▸ **EXERCISE BRIEF**
Please pull every line of text from the listing below, word for word, leaving out the pictures.

▸ **DATA LISTING**
○ ○ ○

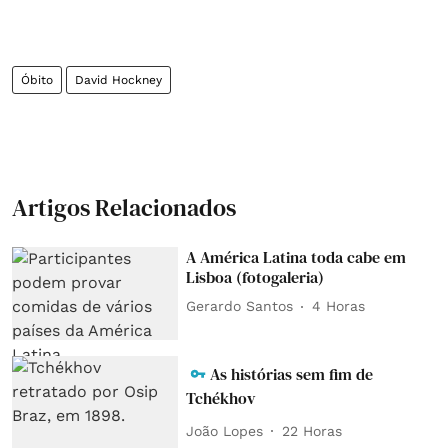
Óbito
David Hockney
Artigos Relacionados
A América Latina toda cabe em
Lisboa (fotogaleria)
Gerardo Santos
4 Horas
As histórias sem fim de
Tchékhov
João Lopes
22 Horas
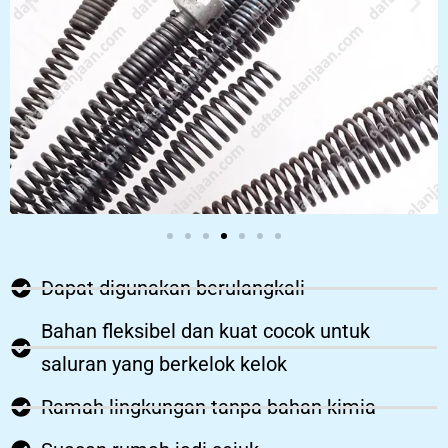
Dapat digunakan berulangkali
Bahan fleksibel dan kuat cocok untuk
saluran yang berkelok kelok
Ramah lingkungan tanpa bahan kimia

○ ○ ○

▸ **COMPLETED EXERCISE**
Óbito
David Hockney
Artigos Relacionados
A América Latina toda cabe em
Lisboa (fotogaleria)
Gerardo Santos
4 Horas
As histórias sem fim de
Tchékhov
João Lopes
22 Horas
Dapat digunakan berulangkali
Bahan fleksibel dan kuat cocok untuk
saluran yang berkelok kelok
Ramah lingkungan tanpa bahan kimia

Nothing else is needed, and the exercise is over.